Half way up/down the main stairs is a tall window with 4 large main panes and a yellow and ruby stained-glass border. It should have etched glass in the central panes, but these have been replaced by modern embossed pattern glass. The same stained-glass motif is used on the vestibule door and on the internal window to the upper staircase. Only the upper staircase window still has etched glass in the central panes. Both the door and window have been restored using a Victorian geometric patterned glass from Pilkingtons. This is a reasonable match to the original and looks so much better than the embossed glass.
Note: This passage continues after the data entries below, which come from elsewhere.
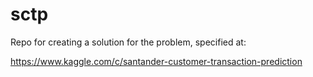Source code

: # sctp
Repo for creating a solution for the problem, specified at:

https://www.kaggle.com/c/santander-customer-transaction-prediction
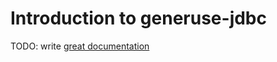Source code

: # Introduction to generuse-jdbc

TODO: write [great documentation](http://jacobian.org/writing/great-documentation/what-to-write/)
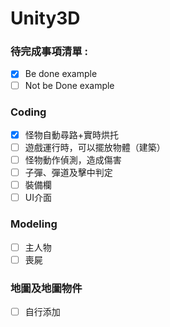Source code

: # Unity3D
### 待完成事項清單 :
- [x] Be done example
- [ ] Not be Done example
### Coding
- [x] 怪物自動尋路+實時烘托
- [ ] 遊戲運行時，可以擺放物體（建築）
- [ ] 怪物動作偵測，造成傷害
- [ ] 子彈、彈道及擊中判定
- [ ] 裝備欄
- [ ] UI介面
### Modeling
- [ ] 主人物
- [ ] 喪屍
### 地圖及地圖物件
- [ ] 自行添加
The later photos show the stair after restoration.


This is the view up the centre of the main staircase towards the first floor landing ceiling.

The stair is wooden and has been painted and grained, but will unfortunately need to be stripped. The banister is made of cast-iron with a good hardwood handrail.

The deep window sill at the half landing makes a convenient perch for playing your Gameboy. The embossed pattern glass does not do these windows justice.

Actually the window sill is big enough for two!

The fabulous stair window is almost 10ft tall and has etched and stained glass. The frame has now been grained and the ledge is marbled. The large Wemyss vase and lilies are totally dwarfed.

Looking up the stairwell you see; the large external window, the 12 arm brass chandelier (reclaimed from an old hotel in Dundee), the top stair window, and the Belgian tapestry.

This is the internal window for the top stair which is accessed from the door on the right. The top pane of glass was original and was used to match the replacement glass for the hall window and vestibule door. The lower pane although non-matching was obviously very old and was at least etched glass so it was retained.

This is a detail of the marbling applied to the staircase. This has been done with traditional materials (linseed oil based glaze) and using traditional methods.

The Belgian tapestry is new but is a traditional design.